Sair
de casa e viajar. Viajar, viajar muito. “Eu quero conhecer o Cristo”. Porque
queria mesmo ver o Cristo Redentor, o Rio de Janeiro... Ah, o Rio de Janeiro.
Terra de areia, gotas de mar nos cabelos, o sol na face trazia a brisa do mar. “Não,
não andei tudo isto para não entrar”. Oxalá os pés aguentassem correr mais, mas
bolhas grudam nos sapatos. O mendigo espancado no Porto do Rio talvez merecesse
meus sapatos: eles não me machucariam mais e eu teria feito uma boa ação. Mas
que ação seria maior do que se tivesse lhe ajudado? Pedi para não baterem, mas
ouvi um não e diante do não, eu recuei. Recuei como cachorro vira lata que come
carne podre do chão. Eram mil, eram um milhão. Como em um sonho, milhões de crianças
de rua choravam e me pediam comida.

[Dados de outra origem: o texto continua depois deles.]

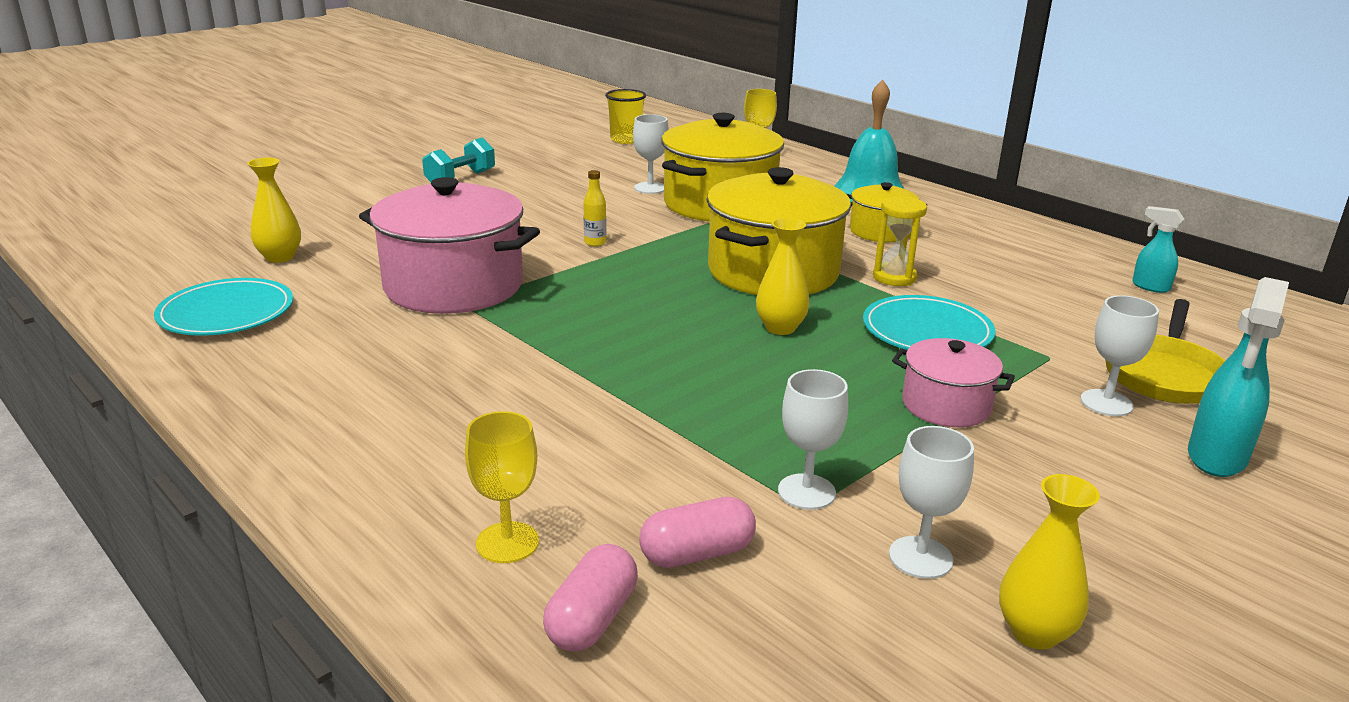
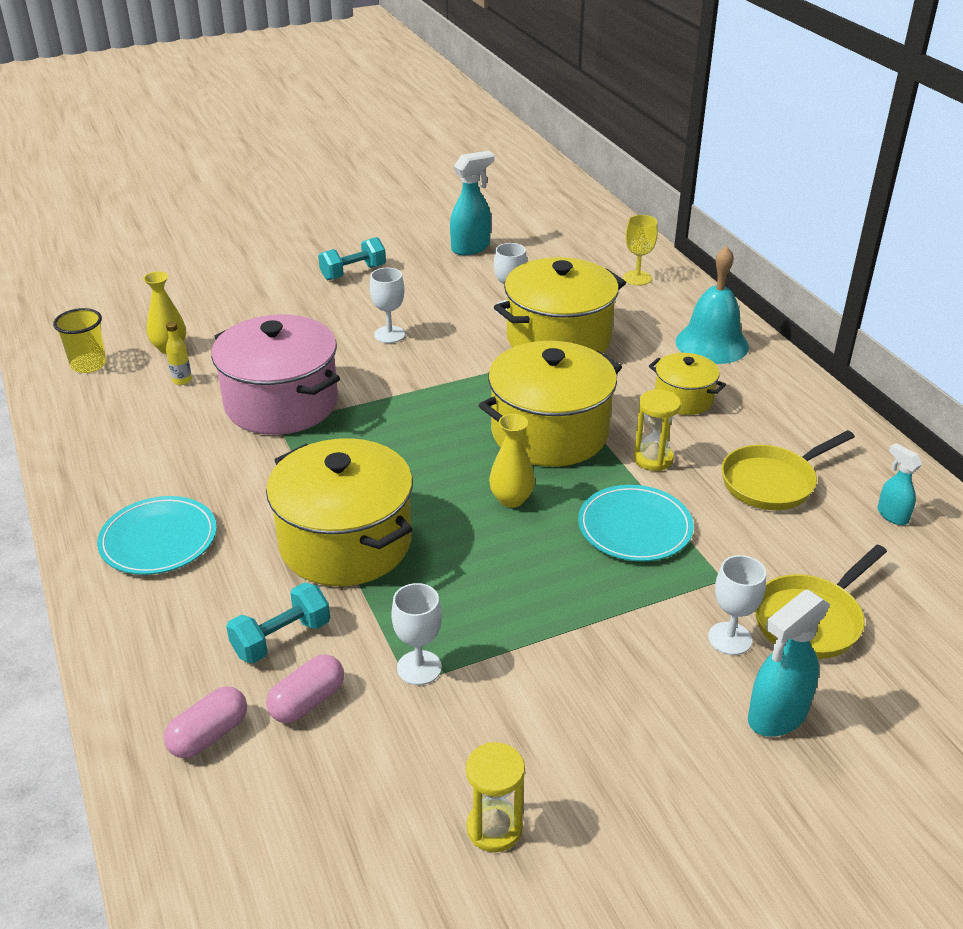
camera: 20 degrees right, 10 degrees up
turquoise plate [154,278,293,336] -> turquoise plate moved to [97,496,217,575]
yellow goblet [465,411,539,563] -> none
yellow bottle [583,170,606,246] -> yellow bottle moved to [166,322,192,385]
yellow cup [605,89,646,144] -> yellow cup moved to [53,308,107,373]
pink capsule [639,497,756,568] -> pink capsule turned 45 degrees counterclockwise [266,654,344,723]
white goblet [889,426,974,579] -> white goblet moved to [370,268,405,343]
pink pot [892,338,1015,427] -> none
yellow vase [999,474,1100,650] -> yellow hourglass [466,742,525,852]
none -> turquoise dumbbell [226,582,330,663]
none -> yellow pot [266,438,413,586]
none -> turquoise spray bottle [450,151,494,255]
none -> yellow pan [721,430,855,510]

Mas eu não tinha. A história era triste,
mas não inventada. Talvez fosse retalhada, desavisada, inconformada; mas nunca
inventada. E eu queria dar a cada um deles um pedaço de meu sanduíche natural
integral. Não! Um copo de coca-cola com vodka, porque na noite fria e úmida, prostituição
poderia levar à euforia e nunca diriam que não. Amor de mãe? Tesão de pai?
Nunca sonharam com um carinho despretensioso, aquelas crianças. Des-pretender o
quê?! Se o fim lhes viesse, era o fim também para mim que os observava sem
querer observar. Olhos fechados, a baba escorrendo no queixo e pelo
travesseiro. Morte ou Amor? Fodam-se as linhas tortas, dane-se o choro
engolido. Se te amei foi por um copo de vodka e um pouco de vinho branco suave,
por favor. Como pular de um muro no alto do Cristo Redentor e gritar, até
acabar, até me acabar. No limite do horizonte, ali eu também, caindo livre.